Dans la tradition musulmane et le Coran, la légende d’Iram, la cité aux mille piliers, occupe une place particulière. Présentée comme la cité du vice et du péché, il est essentiel de rechercher les éléments historiques derrière ce message religieux. Voici un extrait du Coran :
“N’as-tu pas médité la façon dont ton Seigneur a traité Ad, Iram aux colonnes en hauteur [qui était] telle que jamais il n’en fut créé de semblable dans le pays.”
Sourate 89 Al Fajr
Selon la mythologie, la ville fut construite par Ad, l’arrière-petit-fils de Noé. Des siècles plus tard, elle devint un lieu de débauche. Les habitants idolâtraient de nombreuses divinités et pratiquaient les sciences occultes, considérées comme le plus grave des péchés dans les religions monothéistes.

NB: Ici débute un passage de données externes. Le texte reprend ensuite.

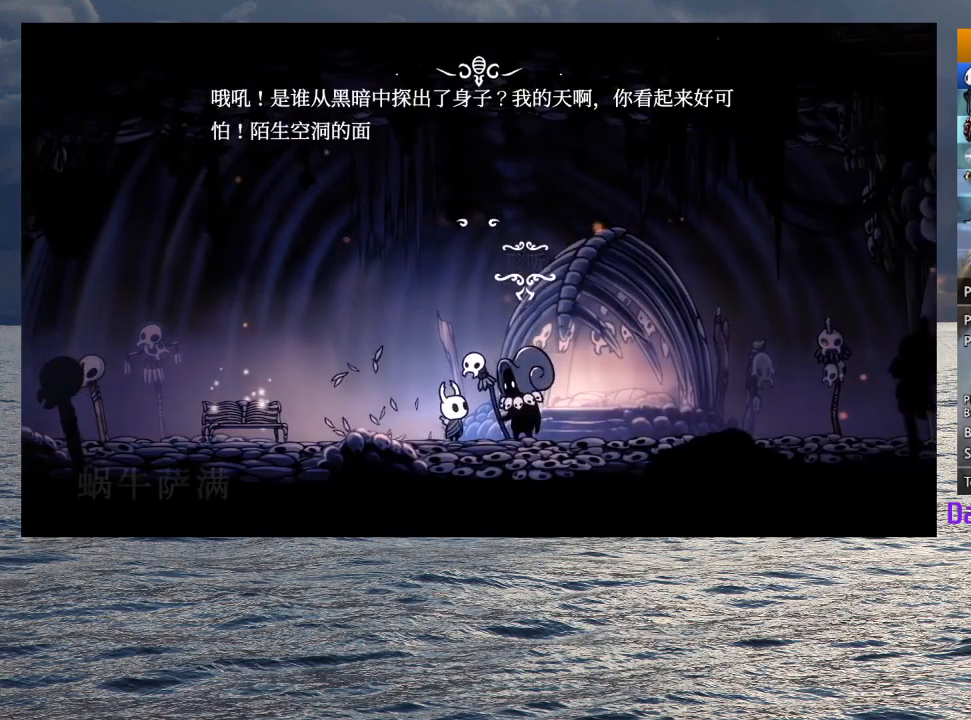
{"buttons": [], "left_stick": "center", "right_stick": "center", "button_events": [[33, "SQUARE", "up"], [50, "CROSS", "up"], [67, "CROSS", "down"], [67, "SQUARE", "down"], [100, "CROSS", "up"], [100, "SQUARE", "up"], [150, "CROSS", "down"], [150, "SQUARE", "down"], [200, "CROSS", "up"], [200, "SQUARE", "up"], [250, "CROSS", "down"], [250, "SQUARE", "down"], [283, "SQUARE", "up"], [300, "CROSS", "up"], [333, "CROSS", "down"], [350, "SQUARE", "down"], [383, "CROSS", "up"], [383, "SQUARE", "up"], [433, "CROSS", "down"], [450, "SQUARE", "down"], [483, "CROSS", "up"], [483, "SQUARE", "up"]]}
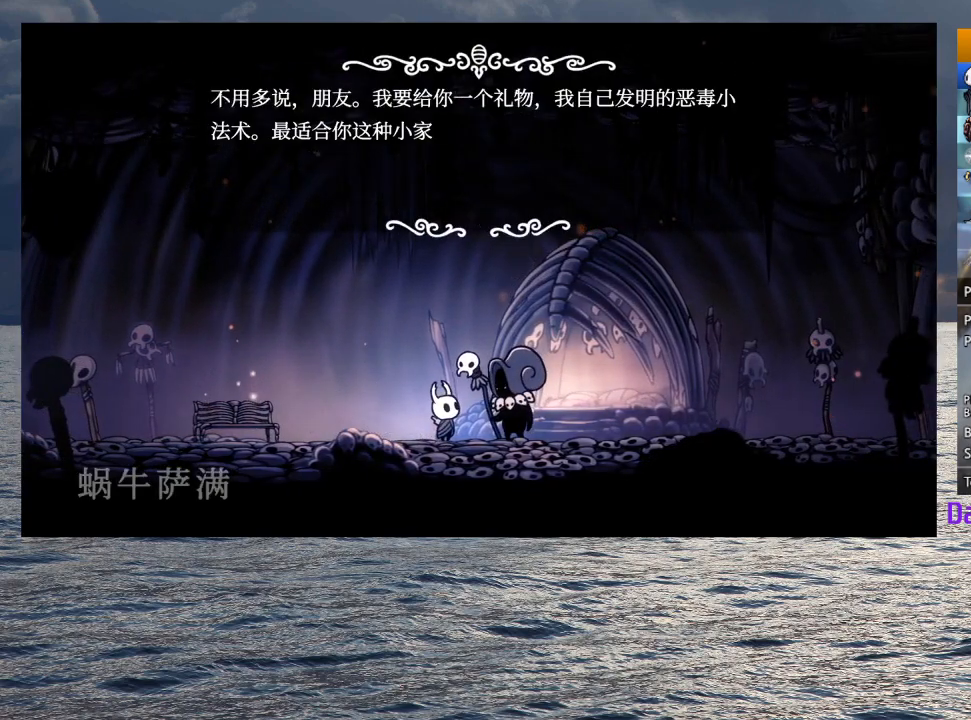
{"buttons": [], "left_stick": "center", "right_stick": "center", "button_events": [[33, "CROSS", "down"], [33, "SQUARE", "down"], [83, "CROSS", "up"], [83, "SQUARE", "up"], [133, "CROSS", "down"], [133, "SQUARE", "down"], [183, "SQUARE", "up"], [233, "SQUARE", "down"], [283, "SQUARE", "up"], [333, "SQUARE", "down"], [383, "SQUARE", "up"], [433, "SQUARE", "down"], [483, "CROSS", "up"], [483, "SQUARE", "up"]]}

Le prophète Houd tenta d’exhorter le roi Shaddad à changer de mode de vie, mais sans succès. Allah déchaîna alors des vents violents et un tremblement de terre, faisant disparaître la ville sous les sables, donnant naissance à la légende de l’Atlantide des sables. Voici les extraits du Coran relatant cette histoire :
“Et quant aux ‘Ad, ils furent détruits par un vent mugissant et furieux que [Allah] déchaîna contre eux pendant sept nuits et huit jours consécutifs ; tu voyais alors les gens renversés par terre comme des souches de palmiers évidées. En vois-tu le moindre vestige ?”
Sourate 69 Al Haqqa
“Et (nous avons envoyé) aux ‘Ad, leur frère Hūd, qui leur dit : ‘Ô, mon peuple, adorez Allah. Vous n’avez point de divinité à part lui. Vous n’êtes que des forgeurs (de mensonges). Ô, mon peuple, je ne vous demande pas de salaire pour cela. Mon salaire n’incombe qu’à celui qui m’a créé. Ne raisonnez-vous pas ? Ô mon peuple, implorez le pardon de votre Seigneur et repentez-vous à lui pour qu’il envoie sur vous du ciel des pluies abondantes et qu’il ajoute force à votre force. Et ne vous détournez pas [de lui] en devenant coupables’. Ils dirent : ‘Ô, Hūd, tu n’es pas venu à nous avec une preuve, et nous ne sommes pas disposés à abandonner nos divinités sur ta parole, et nous n’avons pas foi en toi. Nous dirons plutôt qu’une de nos divinités t’a affligé d’un mal.’ Il dit : ‘Je prends Allah à témoin – et vous aussi soyez témoins – qu’en vérité, je désavoue ce que vous associez, en dehors de lui. Rusez donc tous contre moi et ne me donnez pas de répit. Je place ma confiance en Allah, mon Seigneur et le vôtre. Il n’y a pas d’être vivant qu’il ne tienne par son toupet. Mon Seigneur, certes, est sur un droit chemin. Si vous vous détournez… voilà que je vous ai transmis [le message] que j’étais chargé de vous faire parvenir. Et mon Seigneur vous remplacera par un autre peuple, sans que vous ne lui nuisiez en rien, car mon Seigneur est gardien par excellence sur toute chose. Et quand vint Notre Ordre, nous sauvâmes par une miséricorde de notre part, Hūd et ceux qui avec lui avaient cru. Et nous les sauvâmes d’un terrible châtiment. Voilà les ‘Ad. Ils avaient nié les signes (enseignements) de leur Seigneur, désobéi à ses messagers et suivi le commandement de tout tyran entêté. Et ils furent poursuivis, ici-bas, d’une malédiction, ainsi qu’au Jour de la Résurrection. En vérité, les ‘Ad n’ont pas cru en leur Seigneur. Que s’éloignent (périssent) les ‘Ad, peuples de Hūd !’ “
Sourate 11 Hud
La destruction d’Iram rappelle davantage celle de Sodome et Gomorrhe du récit hébraïque que la disparition de l’Atlantide de Platon. Le texte coranique, en grande partie issu de la tradition hébraïque, contient des mythes similaires aux deux traditions. Le Coran relate également la destruction de Sodome et Gomorrhe dans un mythe distinct. Comparons cette légende avec celle de Sodome et Gomorrhe dans la Bible.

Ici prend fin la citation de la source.